给定文本 |
====================

[Swift] 3Sum
Given an array S of n integers, are there elements a, b, c in S such that a + b + c = 0? Find all unique triplets in the array which gives the sum of zero.
Note:
- Elements in a triplet (a,b,c) must be in non-descending order. (ie, a ≤ b ≤ c)
- The solution set must not contain duplicate triplets.
For example, given array S = {-1 0 1 2 -1 -4},
A solution set is:
(-1, 0, 1)
(-1, -1, 2)解法:
https://www.youtube.com/watch?v=-AMHUdZc9ss
利用前後兩個指標和最左邊開始的數相加去比對。
利用前後兩個指標和最左邊開始的數相加去比對。

====================

完成下列各题 |
(a) 请从3Sum题目文本中照录一段，从“[Swift] 3Sum”开始，到“sum of zero.”为止，首尾两处都要包括在内。
(b) 按照3Sum题目文本的规定，三元组中的元素必须按什么顺序排列？
(c) 请把3Sum题目文本中以“Note:”开头的那一段改写成简短的列表，并保留其中的主要事实。
其后各行与此处的题目毫无关系。

====================

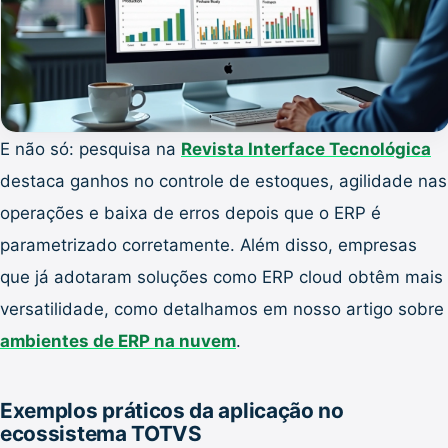
E não só: pesquisa na
Revista Interface Tecnológica
destaca ganhos no controle de estoques, agilidade nas
operações e baixa de erros depois que o ERP é
parametrizado corretamente. Além disso, empresas
que já adotaram soluções como ERP cloud obtêm mais
versatilidade, como detalhamos em nosso artigo sobre
ambientes de ERP na nuvem
.
Exemplos práticos da aplicação no
ecossistema TOTVS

====================

依次作答 |
(a)
[Swift] 3Sum
Given an array S of n integers, are there elements a, b, c in S such that a + b + c = 0? Find all unique triplets in the array which gives the sum of zero.

(b) 必须按非递减顺序排列，即 a ≤ b ≤ c。

(c)
- 三元组 (a,b,c) 中的元素须按非递减顺序排列，即 a ≤ b ≤ c。
- 解集中不得包含重复的三元组。